International relations since the end of the Cold War has been characterized more by cooperation on international norms than conflict and wars (Morris 2016). In that era, states are induced to obey the international norms through coercion, calculations of self-interest and legitimization (Hurd 1999). While ‘coercion’ and ‘calculations of self-interests’ could best be explained by the realist understanding of international relations; ‘legitimization’ is more associated with the widespread perception to obey international norms. At the same time, the state’s monopoly on force has also been contracted, while the different types of privatized groups have participated in wars. Despite the rising institutionalism and privatization of violence, states seek to use violence in support of their self-interests. However, states’ desire to secure their monopoly on force cause some costs, which comes into existence as measures by the international community or as challenges against the legitimacy of the state by different types of privatized groups. Therefore, to moderate these costs, states have developed various concepts of war to secure their monopoly on the use of power such as: limited war, political war and hybrid war.

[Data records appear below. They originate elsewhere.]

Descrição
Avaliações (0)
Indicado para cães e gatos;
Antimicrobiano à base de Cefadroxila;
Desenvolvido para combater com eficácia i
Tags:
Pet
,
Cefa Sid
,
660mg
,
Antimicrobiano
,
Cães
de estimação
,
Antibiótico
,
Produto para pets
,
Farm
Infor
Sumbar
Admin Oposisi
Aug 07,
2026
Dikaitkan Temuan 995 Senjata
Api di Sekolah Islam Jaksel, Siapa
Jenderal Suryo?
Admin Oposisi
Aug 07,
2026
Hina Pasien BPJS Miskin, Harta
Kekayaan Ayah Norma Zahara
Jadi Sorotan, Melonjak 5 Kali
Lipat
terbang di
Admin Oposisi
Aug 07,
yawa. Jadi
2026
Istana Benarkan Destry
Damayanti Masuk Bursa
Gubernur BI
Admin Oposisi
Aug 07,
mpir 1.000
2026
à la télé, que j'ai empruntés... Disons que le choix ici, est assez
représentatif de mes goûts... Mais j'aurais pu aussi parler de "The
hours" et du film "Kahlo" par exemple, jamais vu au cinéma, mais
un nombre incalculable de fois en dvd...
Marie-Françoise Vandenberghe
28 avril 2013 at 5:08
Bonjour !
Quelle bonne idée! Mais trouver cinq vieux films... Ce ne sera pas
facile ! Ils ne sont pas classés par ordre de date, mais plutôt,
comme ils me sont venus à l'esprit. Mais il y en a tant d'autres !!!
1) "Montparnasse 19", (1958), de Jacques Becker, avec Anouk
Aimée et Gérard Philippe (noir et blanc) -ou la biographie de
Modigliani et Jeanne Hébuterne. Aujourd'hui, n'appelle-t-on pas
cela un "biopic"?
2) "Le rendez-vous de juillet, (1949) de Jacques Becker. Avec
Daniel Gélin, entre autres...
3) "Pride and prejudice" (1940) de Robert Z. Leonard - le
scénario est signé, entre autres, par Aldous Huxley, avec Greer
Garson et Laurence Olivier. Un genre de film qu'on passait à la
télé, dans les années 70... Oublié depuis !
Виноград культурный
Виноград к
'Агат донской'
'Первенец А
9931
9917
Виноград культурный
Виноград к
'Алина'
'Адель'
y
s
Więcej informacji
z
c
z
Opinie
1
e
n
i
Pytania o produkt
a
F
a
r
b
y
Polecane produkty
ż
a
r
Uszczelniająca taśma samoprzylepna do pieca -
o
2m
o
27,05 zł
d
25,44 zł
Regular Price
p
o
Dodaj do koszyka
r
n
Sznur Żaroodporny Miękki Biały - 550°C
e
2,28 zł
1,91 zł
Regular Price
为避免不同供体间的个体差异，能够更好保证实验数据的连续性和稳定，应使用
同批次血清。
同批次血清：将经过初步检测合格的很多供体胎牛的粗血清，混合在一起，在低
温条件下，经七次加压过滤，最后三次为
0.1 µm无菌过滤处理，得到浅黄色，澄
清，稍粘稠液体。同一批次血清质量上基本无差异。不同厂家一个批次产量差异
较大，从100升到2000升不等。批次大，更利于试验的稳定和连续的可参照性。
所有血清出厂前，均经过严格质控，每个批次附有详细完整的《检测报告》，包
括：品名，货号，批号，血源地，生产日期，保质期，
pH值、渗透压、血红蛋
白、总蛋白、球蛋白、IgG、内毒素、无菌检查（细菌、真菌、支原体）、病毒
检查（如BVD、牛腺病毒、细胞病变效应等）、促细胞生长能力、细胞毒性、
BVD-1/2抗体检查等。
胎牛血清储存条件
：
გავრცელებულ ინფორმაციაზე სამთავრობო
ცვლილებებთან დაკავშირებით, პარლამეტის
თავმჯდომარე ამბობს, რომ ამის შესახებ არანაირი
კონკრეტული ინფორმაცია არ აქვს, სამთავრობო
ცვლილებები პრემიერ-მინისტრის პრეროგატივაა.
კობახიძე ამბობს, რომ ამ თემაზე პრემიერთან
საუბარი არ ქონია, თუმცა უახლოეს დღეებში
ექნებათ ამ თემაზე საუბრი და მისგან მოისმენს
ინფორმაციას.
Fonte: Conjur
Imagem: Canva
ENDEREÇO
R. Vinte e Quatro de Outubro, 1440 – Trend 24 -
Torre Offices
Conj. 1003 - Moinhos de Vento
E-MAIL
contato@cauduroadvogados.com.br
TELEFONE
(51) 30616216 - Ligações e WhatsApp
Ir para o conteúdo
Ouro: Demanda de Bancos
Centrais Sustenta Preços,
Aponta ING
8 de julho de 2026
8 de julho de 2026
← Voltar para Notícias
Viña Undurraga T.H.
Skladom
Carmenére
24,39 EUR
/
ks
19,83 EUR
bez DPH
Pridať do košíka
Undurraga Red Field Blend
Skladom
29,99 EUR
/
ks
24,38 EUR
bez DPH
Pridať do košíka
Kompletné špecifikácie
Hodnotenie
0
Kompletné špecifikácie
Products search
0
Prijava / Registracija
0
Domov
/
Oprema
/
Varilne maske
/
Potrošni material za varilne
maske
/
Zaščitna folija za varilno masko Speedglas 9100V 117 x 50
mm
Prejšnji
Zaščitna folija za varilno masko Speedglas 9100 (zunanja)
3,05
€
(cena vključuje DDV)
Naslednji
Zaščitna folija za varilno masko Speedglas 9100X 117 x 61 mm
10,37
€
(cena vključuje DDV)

The employment of these strategies could allow states to reach their political objectives by addressing the normative limitations against their monopoly on the use of force. In particular, while the concept of limited war based on the calculation to prevent total war, it allows states to employ limited means to achieve political objectives. Although it is seemed to be associated with the calculations of self-interests, the idea to prevent a total war is both to the benefit of states and to the international community. On the other hand, despite realist considerations, the concept of political war is also seen as an alternate strategy to pursue self-interests without violating international law. Furthermore, the Western countries could justify the political war as long as they employ political means to spread the democratic values. Lastly, the use of hybrid war means could allow states to benefit from reaching political objectives by skirting around international law. One weakness of this argument is that the actions related to all of these concepts could weaken the legitimacy of international law and could promote states’ desire to pursue their self-interests. In addition to that, to wage war by these concepts would stretch international norms and could lower the credibility of international regulations. Therefore, the international community should develop adaptive strategies to secure the credibility of international norms.